Characterization of complex, solid-state flow and mixing in the friction-stir welding (FSW) of aluminum alloy 6061-T6 to magnesium alloy AZ91D using color metallography

Abstract

Semi-solid-cast magnesium (Mg) alloy AZ91D (3% solid fraction) was friction-stir welded (FSW) to aluminum (Al) alloy 6061-T6 in continuous non-porous welds. The resulting welds were analyzed in order to understand the solid-state mixing mechanisms that create the chaotic intercalated weld zone microstructure characterized by swirls and vortexes of dynamically recrystallized material. Severe plastic deformation in the solid-state is accommodated by the dynamic recrystallization of the mechanically mixed materials which generates a fine-grained weld zone microstructure, along with dislocation substructures and precipitates.
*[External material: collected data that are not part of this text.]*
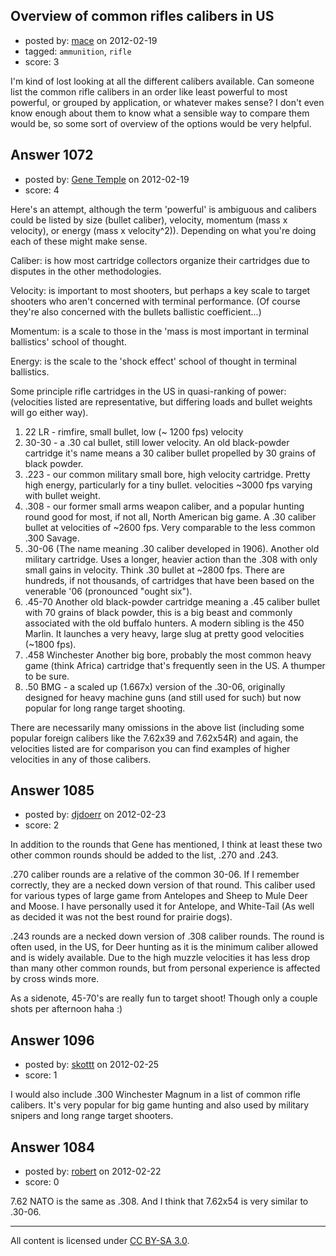 ## Overview of common rifles calibers in US

- posted by: [mace](https://stackexchange.com/users/-1/163-mace) on 2012-02-19
- tagged: `ammunition`, `rifle`
- score: 3

I'm kind of lost looking at all the different calibers available. Can someone list the common rifle calibers in an order like least powerful to most powerful, or grouped by application, or whatever makes sense? I don't even know enough about them to know what a sensible way to compare them would be, so some sort of overview of the options would be very helpful.


## Answer 1072

- posted by: [Gene Temple](https://stackexchange.com/users/-1/254-gene-temple) on 2012-02-19
- score: 4

Here's an attempt, although the term 'powerful' is ambiguous and calibers could be listed by size (bullet caliber), velocity, momentum (mass x velocity), or energy (mass x velocity^2)).  Depending on what you're doing each of these might make sense.

Caliber: is how most cartridge collectors organize their cartridges due to disputes in the other methodologies.

Velocity: is important to most shooters, but perhaps a key scale to target shooters who aren't concerned with terminal performance.  (Of course they're also concerned with the bullets ballistic coefficient...)

Momentum: is a scale to those in the 'mass is most important in terminal ballistics' school of thought.

Energy: is the scale to the 'shock effect' school of thought in terminal ballistics.


Some principle rifle cartridges in the US in quasi-ranking of power:  (velocities listed are representative, but differing loads and bullet weights will go either way).

1. 22 LR - rimfire, small bullet, low (~ 1200 fps) velocity
2. 30-30 - a .30 cal bullet, still lower velocity.  An old black-powder cartridge it's name means a 30 caliber bullet propelled by 30 grains of black powder.
3. .223 - our common military small bore, high velocity cartridge.  Pretty high energy, particularly for a tiny bullet. velocities ~3000 fps varying with bullet weight.
4. .308 - our former small arms weapon caliber, and a popular hunting round good for most, if not all, North American big game.  A .30 caliber bullet at velocities of ~2600 fps. Very comparable to the less common .300 Savage.
5. .30-06 (The name meaning .30 caliber developed in 1906).  Another old military cartridge.  Uses a longer, heavier action than the .308 with only small gains in velocity.  Think .30 bullet at ~2800 fps.  There are hundreds, if not thousands, of cartridges that have been based on the venerable '06 (pronounced "ought six").
7. .45-70 Another old black-powder cartridge meaning a .45 caliber bullet with 70 grains of black powder, this is a big beast and commonly associated with the old buffalo hunters.  A modern sibling is the 450 Marlin.  It launches a very heavy, large slug at pretty good velocities (~1800 fps).  
8. .458 Winchester Another big bore, probably the most common heavy game (think Africa) cartridge that's frequently seen in the US.  A thumper to be sure.
9. .50 BMG - a scaled up (1.667x) version of the .30-06, originally designed for heavy machine guns (and still used for such) but now popular for long range target shooting.

There are necessarily many omissions in the above list (including some popular foreign calibers like the 7.62x39 and 7.62x54R) and again, the velocities listed are for comparison you can find examples of higher velocities in any of those calibers.


## Answer 1085

- posted by: [djdoerr](https://stackexchange.com/users/-1/446-djdoerr) on 2012-02-23
- score: 2

In addition to the rounds that Gene has mentioned, I think at least these two other common rounds should be added to the list, .270 and .243.

.270 caliber rounds are a relative of the common 30-06. If I remember correctly, they are a necked down version of that round. This caliber used for various types of large game from Antelopes and Sheep to Mule Deer and Moose. I have personally used it for Antelope, and White-Tail (As well as decided it was not the best round for prairie dogs). 

.243 rounds are a necked down version of .308 caliber rounds. The round is often used, in the US, for Deer hunting as it is the minimum caliber allowed and is widely available. Due to the high muzzle velocities it has less drop than many other common rounds, but from personal experience is affected by cross winds more. 

As a sidenote, 45-70's are really fun to target shoot! Though only a couple shots per afternoon haha :) 


## Answer 1096

- posted by: [skottt](https://stackexchange.com/users/-1/456-skottt) on 2012-02-25
- score: 1

I would also include .300 Winchester Magnum in a list of common rifle calibers. It's very popular for big game hunting and also used by military snipers and long range target shooters.


## Answer 1084

- posted by: [robert](https://stackexchange.com/users/-1/451-robert) on 2012-02-22
- score: 0

7.62 NATO is the same as .308. And I think that 7.62x54 is very similar to .30-06.



---

All content is licensed under [CC BY-SA 3.0](https://creativecommons.org/licenses/by-sa/3.0/).
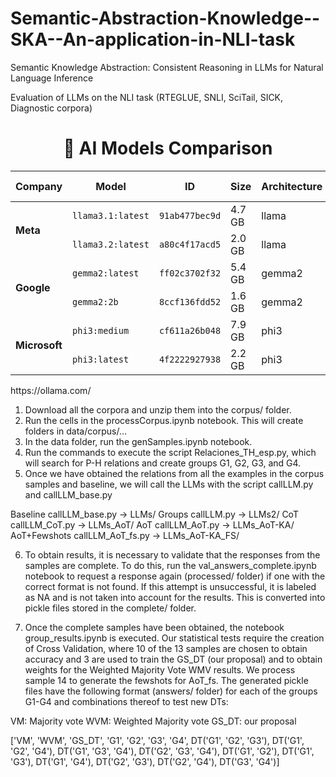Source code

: # Semantic-Abstraction-Knowledge--SKA--An-application-in-NLI-task
Semantic Knowledge Abstraction: Consistent Reasoning in LLMs for Natural Language Inference

Evaluation of LLMs on the NLI task (RTEGLUE, SNLI, SciTail, SICK, Diagnostic corpora)

<div align="center">
  
# 🤖 AI Models Comparison
  
</div>

<table>
  <thead>
    <tr>
      <th>Company</th>
      <th>Model</th>
      <th>ID</th>
      <th>Size</th>
      <th>Architecture</th>
      <th>Parameters</th>
      <th>Quantization</th>
      <th>Context Length</th>
      <th>Embedding Length</th>
    </tr>
  </thead>
  <tbody>
    <tr>
      <td rowspan="2"><strong>Meta</strong></td>
      <td><code>llama3.1:latest</code></td>
      <td><code>91ab477bec9d</code></td>
      <td>4.7 GB</td>
      <td>llama</td>
      <td>8.0B</td>
      <td>Q4_0</td>
      <td>131072</td>
      <td>4096</td>
    </tr>
    <tr>
      <td><code>llama3.2:latest</code></td>
      <td><code>a80c4f17acd5</code></td>
      <td>2.0 GB</td>
      <td>llama</td>
      <td>3.2B</td>
      <td>Q4_K_M</td>
      <td>131072</td>
      <td>3072</td>
    </tr>
    <tr>
      <td rowspan="2"><strong>Google</strong></td>
      <td><code>gemma2:latest</code></td>
      <td><code>ff02c3702f32</code></td>
      <td>5.4 GB</td>
      <td>gemma2</td>
      <td>9.2B</td>
      <td>Q4_0</td>
      <td>8192</td>
      <td>3584</td>
    </tr>
    <tr>
      <td><code>gemma2:2b</code></td>
      <td><code>8ccf136fdd52</code></td>
      <td>1.6 GB</td>
      <td>gemma2</td>
      <td>2.6B</td>
      <td>Q4_0</td>
      <td>8192</td>
      <td>2304</td>
    </tr>
    <tr>
      <td rowspan="2"><strong>Microsoft</strong></td>
      <td><code>phi3:medium</code></td>
      <td><code>cf611a26b048</code></td>
      <td>7.9 GB</td>
      <td>phi3</td>
      <td>14.0B</td>
      <td>Q4_0</td>
      <td>131072</td>
      <td>5120</td>
    </tr>
    <tr>
      <td><code>phi3:latest</code></td>
      <td><code>4f2222927938</code></td>
      <td>2.2 GB</td>
      <td>phi3</td>
      <td>3.8B</td>
      <td>Q4_0</td>
      <td>131072</td>
      <td>3072</td>
    </tr>
  </tbody>
</table>
https://ollama.com/


1. Download all the corpora and unzip them into the corpus/ folder.
2. Run the cells in the processCorpus.ipynb notebook. This will create folders in data/corpus/...
3. In the data folder, run the genSamples.ipynb notebook.
4. Run the commands to execute the script Relaciones_TH_esp.py, which will search for P-H relations and create groups G1, G2, G3, and G4.
5. Once we have obtained the relations from all the examples in the corpus samples and baseline, we will call the LLMs with the script callLLM.py and callLLM_base.py

Baseline        callLLM_base.py       ->    LLMs/
Groups          callLLM.py            ->    LLMs2/
CoT             callLLM_CoT.py        ->    LLMs_AoT/
AoT             callLLM_AoT.py        ->    LLMs_AoT-KA/
AoT+Fewshots    callLLM_AoT_fs.py     ->    LLMs_AoT-KA_FS/

6. To obtain results, it is necessary to validate that the responses from the samples are complete. To do this, run the val_answers_complete.ipynb notebook to request a response again (processed/ folder) if one with the correct format is not found. If this attempt is unsuccessful, it is labeled as NA and is not taken into account for the results. This is converted into pickle files stored in the complete/ folder.

7. Once the complete samples have been obtained, the notebook group_results.ipynb is executed. 
Our statistical tests require the creation of Cross Validation, where 10 of the 13 samples are chosen to obtain accuracy and 3 are used to train the GS_DT (our proposal) and to obtain weights for the Weighted Majority Vote WMV results. We process sample 14 to generate the fewshots for AoT_fs.
The generated pickle files have the following format (answers/ folder) for each of the groups G1-G4 and combinations thereof to test new DTs:

VM: Majority vote
WVM: Weighted Majority vote
GS_DT: our proposal 

['VM', 'WVM', 'GS_DT', 'G1', 'G2', 'G3', 'G4', DT('G1', 'G2', 'G3'), DT('G1', 'G2', 'G4'), DT('G1', 'G3', 'G4'), DT('G2', 'G3', 'G4'), DT('G1', 'G2'), DT('G1', 'G3'), DT('G1', 'G4'), DT('G2', 'G3'), DT('G2', 'G4'), DT('G3', 'G4')]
Mg–Al weld systems are also characterized by eutectic/intermetallic regimes that are thrice as strong as the base materials, and nearly six times stronger than some of the softer recrystallized regimes abutting them. Color metallography was used to gain additional information about the varying regimes within the intercalated microstructure. The variation in coloration indicated energy differences between the various dynamically recrystallized microstructural regimes, in turn providing correlations between the general coloration of these regimes, and their nature and strength. The weld zone is strengthened by the coexistence of the hard eutectic/intermetallic weld regimes with the abutting softer dynamically recrystallized regimes across a continuous interface.